**Instructions to follow**
Count the lines in the entries that contain the string "không", treating uppercase and lowercase as different. Give only the number.

**Task inputs**
▶
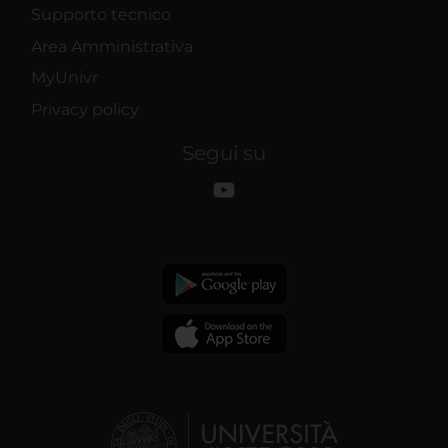
Supporto tecnico
Area Amministrativa
MyUnivr
Privacy policy
Segui su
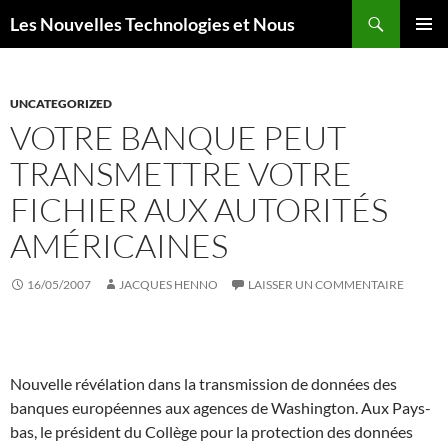
Aller
Recherche
Les Nouvelles Technologies et Nous
au
MENU
contenu
PRINCI
UNCATEGORIZED
VOTRE BANQUE PEUT
TRANSMETTRE VOTRE
FICHIER AUX AUTORITÉS
AMÉRICAINES
16/05/2007
JACQUES HENNO
LAISSER UN COMMENTAIRE
Nouvelle révélation dans la transmission de données des
banques européennes aux agences de Washington. Aux Pays-
bas, le président du Collège pour la protection des données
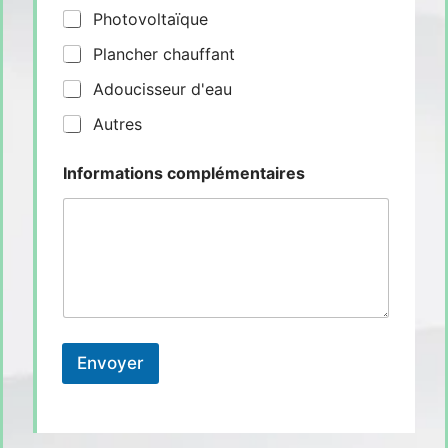
Photovoltaïque
Plancher chauffant
Adoucisseur d'eau
Autres
Informations complémentaires
Envoyer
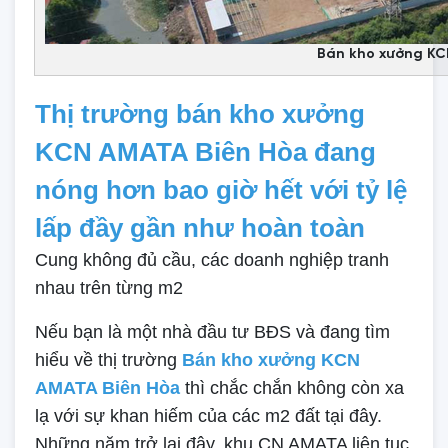
Bán kho xưởng KC
Thị trường bán kho xưởng
KCN AMATA Biên Hòa đang
nóng hơn bao giờ hết với tỷ lệ
lấp đầy gần như hoàn toàn
Cung không đủ cầu, các doanh nghiệp tranh
nhau trên từng m2
Nếu bạn là một nhà đầu tư BĐS và đang tìm
hiểu về thị trường
Bán kho xưởng KCN
AMATA Biên Hòa
thì chắc chắn không còn xa
lạ với sự khan hiếm của các m2 đất tại đây.
Những năm trở lại đây, khu CN AMATA liên tục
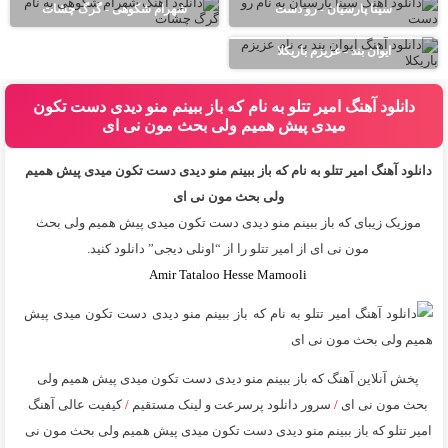
سینا پارسیان - رو دست
شهرام شکوهی - گرگ چشات
ایوان بند - عزیزم باریکلا
دانلود آهنگ امیر تتلو به نام که باز ببینم منو دیدی دست تکون
میدی پیش همیم ولی بحث مون نی ای
دانلود آهنگ امیر تتلو به نام که باز ببینم منو دیدی دست تکون میدی پیش همیم
ولی بحث مون نی ای
موزیک زیبای که باز ببینم منو دیدی دست تکون میدی پیش همیم ولی بحث
مون نی ای از
امیر تتلو
را از “اونلی دیجی” دانلود کنید.
Amir Tataloo Hesse Mamooli
پخش آنلاین آهنگ که باز ببینم منو دیدی دست تکون میدی پیش همیم ولی
بحث مون نی ای
/
سرور دانلود پرسرعت و لینک مستقیم
/
کیفیت عالی آهنگ
امیر تتلو که باز ببینم منو دیدی دست تکون میدی پیش همیم ولی بحث مون نی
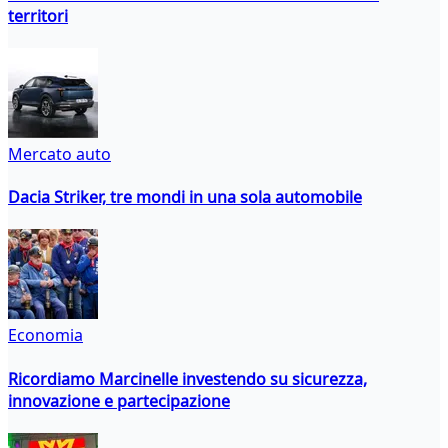
territori
Mercato auto
Dacia Striker, tre mondi in una sola automobile
Economia
Ricordiamo Marcinelle investendo su sicurezza,
innovazione e partecipazione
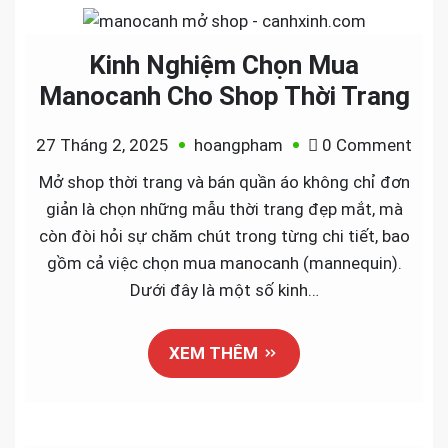
Kinh Nghiệm Chọn Mua
Manocanh Cho Shop Thời Trang
on
27 Tháng 2, 2025
hoangpham
0 Comment
Kinh
Mở shop thời trang và bán quần áo không chỉ đơn
Ngh
giản là chọn những mẫu thời trang đẹp mắt, mà
Chọ
còn đòi hỏi sự chăm chút trong từng chi tiết, bao
Mua
gồm cả việc chọn mua manocanh (mannequin).
Man
Dưới đây là một số kinh…
Cho
Sho
XEM THÊM
Thời
Tran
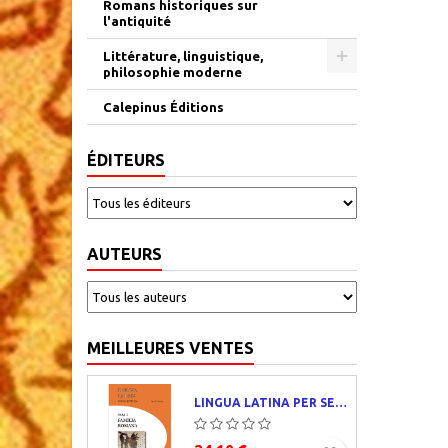
Romans historiques sur
l'antiquité
Littérature, linguistique,
philosophie moderne
Calepinus Éditions
ÉDITEURS
AUTEURS
MEILLEURES VENTES
LINGUA LATINA PER SE ILLUSTRATA. PARS I : FAMILIA ROMANA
◀
**Answer box**
3